My understanding is that I should directly incorporate the extreme ray values obtained from the unbounded dual of the subproblem into the objective function of the dual of the subproblem. This results in the following feasibility cut:
$$\sum_{k\in G}\left( P_{k}^{gl} \overline{\gamma_{k}} -P_{k}^{gu} \overline{\psi_{k}} +Q_{k}^{gl} \overline{\epsilon_{k}} -Q_{k}^{gu} \overline{\zeta_{k}}\right) +\sum_{i\in N}\left( v_{i}^{l} \overline{ \eta_{i}} - v_{i}^{u} \overline{\tau_{i}}\right) +\sum_{i\in N}\left(\left(\sum_{k\in L_{i}} P_{k}^{d} +\sum_{t\in T} P_{t}^{cs} x_{i,t} \right)\overline{ \iota_{i}} -\left(\sum_{k\in L_{i}} P_{k}^{d} +\sum_{t\in T} P_{t}^{cs} x_{i,t}\right) \overline{\kappa_{i}}\right) +\sum_{i\in N}\left(\sum_{k\in L_{i}} Q_{k}^{d} \overline{\lambda_{i}} -\sum_{k\in L_{i}} Q_{k}^{d} \overline{\mu_{i}}\right) +\sum_{( i,j) \in E}\left( \theta_{ij}^{\Delta l} \overline{\omicron_{ij}} -\theta_{ij}^{\Delta u} \overline{\xi_{ij}}\right) \leq 0$$
However, the master problem still propagates the same infeasible solution to the subproblem in subsequent iterations.

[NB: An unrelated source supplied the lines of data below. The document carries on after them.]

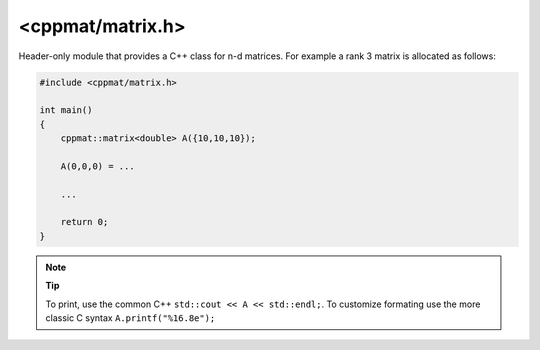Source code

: 
.. _matrix:

*****************
<cppmat/matrix.h>
*****************

Header-only module that provides a C++ class for n-d matrices. For example a rank 3 matrix is allocated as follows:

.. code-block:: cpp

  #include <cppmat/matrix.h>

  int main()
  {
      cppmat::matrix<double> A({10,10,10});

      A(0,0,0) = ...

      ...

      return 0;
  }

.. note:: **Tip**

  To print, use the common C++ ``std::cout << A << std::endl;``. To customize formating use the more classic C syntax ``A.printf("%16.8e");``
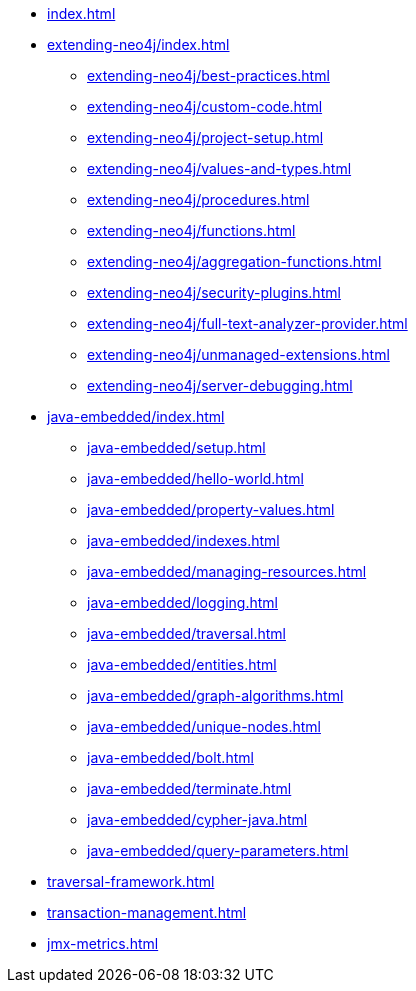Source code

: * xref:index.adoc[]

* xref:extending-neo4j/index.adoc[]
** xref:extending-neo4j/best-practices.adoc[]
** xref:extending-neo4j/custom-code.adoc[]
** xref:extending-neo4j/project-setup.adoc[]
** xref:extending-neo4j/values-and-types.adoc[]
** xref:extending-neo4j/procedures.adoc[]
** xref:extending-neo4j/functions.adoc[]
** xref:extending-neo4j/aggregation-functions.adoc[]
** xref:extending-neo4j/security-plugins.adoc[]
** xref:extending-neo4j/full-text-analyzer-provider.adoc[]
** xref:extending-neo4j/unmanaged-extensions.adoc[]
** xref:extending-neo4j/server-debugging.adoc[]

* xref:java-embedded/index.adoc[]
** xref:java-embedded/setup.adoc[]
** xref:java-embedded/hello-world.adoc[]
** xref:java-embedded/property-values.adoc[]
** xref:java-embedded/indexes.adoc[]
** xref:java-embedded/managing-resources.adoc[]
** xref:java-embedded/logging.adoc[]
** xref:java-embedded/traversal.adoc[]
** xref:java-embedded/entities.adoc[]
** xref:java-embedded/graph-algorithms.adoc[]
** xref:java-embedded/unique-nodes.adoc[]
** xref:java-embedded/bolt.adoc[]
** xref:java-embedded/terminate.adoc[]
** xref:java-embedded/cypher-java.adoc[]
** xref:java-embedded/query-parameters.adoc[]

* xref:traversal-framework.adoc[]

* xref:transaction-management.adoc[]

* xref:jmx-metrics.adoc[]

I'm looking for insights into why this feasibility cut is not effectively cutting away the infeasible solution from the master problem. Are there any potential mistakes in the formulation or any suggestions on how to improve the feasibility cut?